§ DATA FOR ANALYSIS:

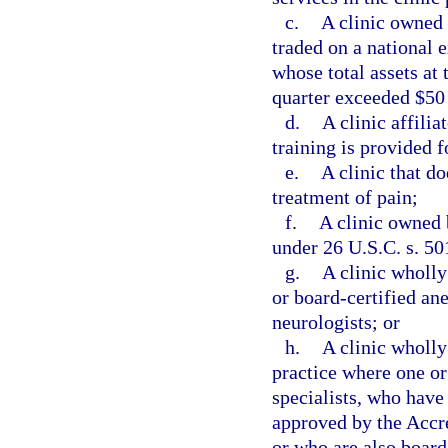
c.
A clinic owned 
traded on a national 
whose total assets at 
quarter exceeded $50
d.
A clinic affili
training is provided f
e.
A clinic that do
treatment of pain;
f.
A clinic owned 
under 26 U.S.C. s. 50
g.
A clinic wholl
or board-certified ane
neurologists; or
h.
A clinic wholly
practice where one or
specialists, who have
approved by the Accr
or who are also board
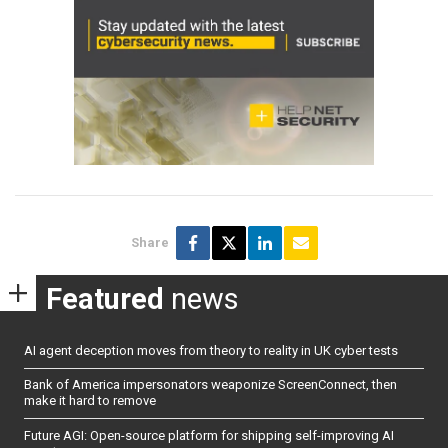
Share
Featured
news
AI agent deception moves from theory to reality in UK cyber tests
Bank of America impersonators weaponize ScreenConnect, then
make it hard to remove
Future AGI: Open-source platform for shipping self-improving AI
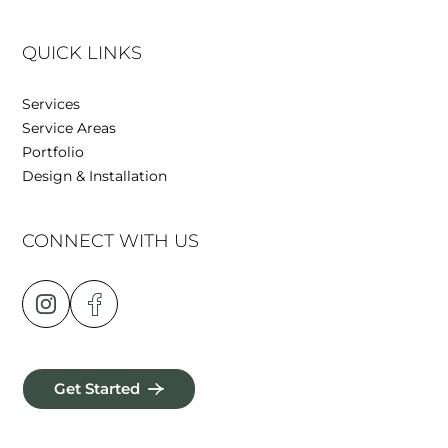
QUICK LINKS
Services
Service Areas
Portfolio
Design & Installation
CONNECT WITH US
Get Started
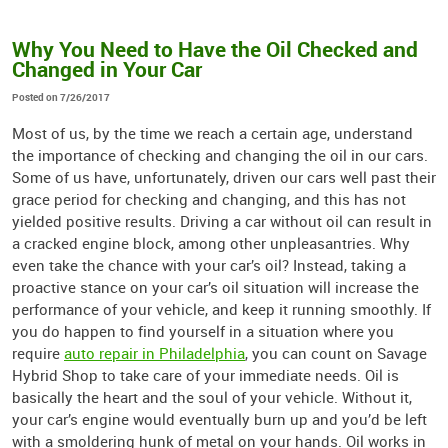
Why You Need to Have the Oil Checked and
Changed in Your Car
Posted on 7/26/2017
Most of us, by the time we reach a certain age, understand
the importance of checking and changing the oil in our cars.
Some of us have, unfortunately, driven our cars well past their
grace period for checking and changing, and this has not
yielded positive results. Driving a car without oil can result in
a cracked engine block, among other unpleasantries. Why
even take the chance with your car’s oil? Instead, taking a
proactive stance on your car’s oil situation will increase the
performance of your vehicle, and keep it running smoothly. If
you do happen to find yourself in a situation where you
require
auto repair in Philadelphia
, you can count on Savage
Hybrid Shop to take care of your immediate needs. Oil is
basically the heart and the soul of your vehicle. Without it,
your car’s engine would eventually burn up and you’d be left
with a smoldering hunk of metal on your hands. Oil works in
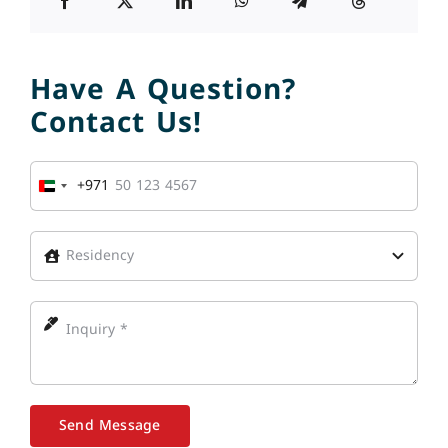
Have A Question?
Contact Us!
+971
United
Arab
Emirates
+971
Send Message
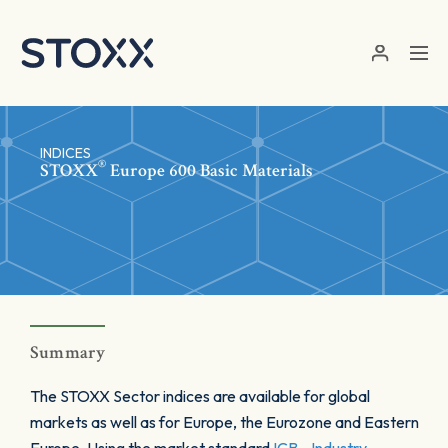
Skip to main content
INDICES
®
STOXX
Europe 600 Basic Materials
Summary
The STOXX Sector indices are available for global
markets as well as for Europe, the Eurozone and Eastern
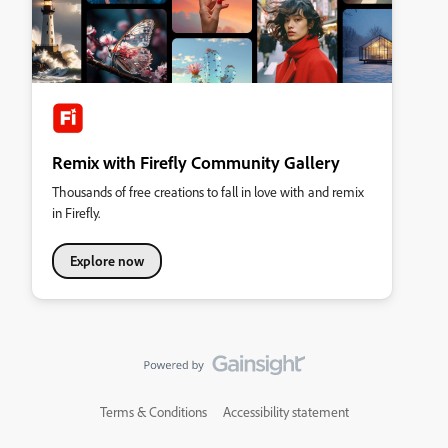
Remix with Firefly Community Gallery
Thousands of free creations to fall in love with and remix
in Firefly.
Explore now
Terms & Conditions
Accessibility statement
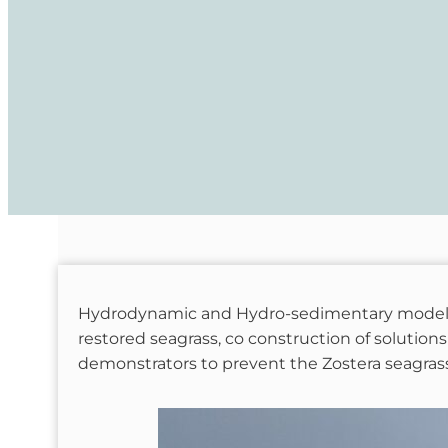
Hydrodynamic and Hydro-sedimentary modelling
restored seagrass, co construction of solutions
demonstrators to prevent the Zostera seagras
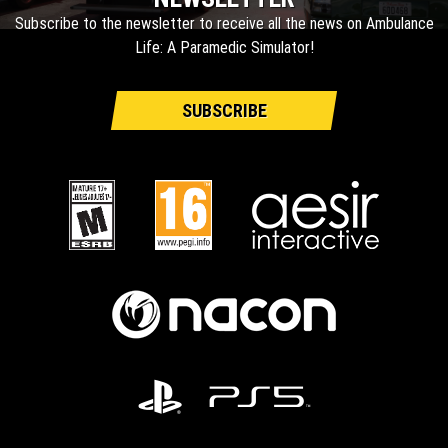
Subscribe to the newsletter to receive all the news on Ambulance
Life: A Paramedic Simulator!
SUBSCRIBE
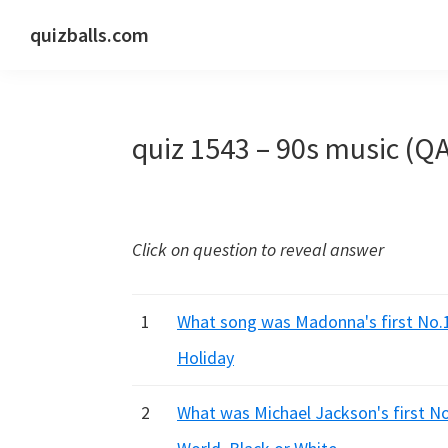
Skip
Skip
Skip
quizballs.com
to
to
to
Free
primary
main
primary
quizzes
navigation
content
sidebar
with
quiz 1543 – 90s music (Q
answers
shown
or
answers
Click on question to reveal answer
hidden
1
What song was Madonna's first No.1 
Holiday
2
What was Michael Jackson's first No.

§ EXERCISE DIRECTIONS:
Where does the string "clinic" appear in the records? Copy every line that holds it.

§ FINISHED TASK:
A clinic owned 
A clinic affili
A clinic that do
A clinic owned 
A clinic wholl
A clinic wholly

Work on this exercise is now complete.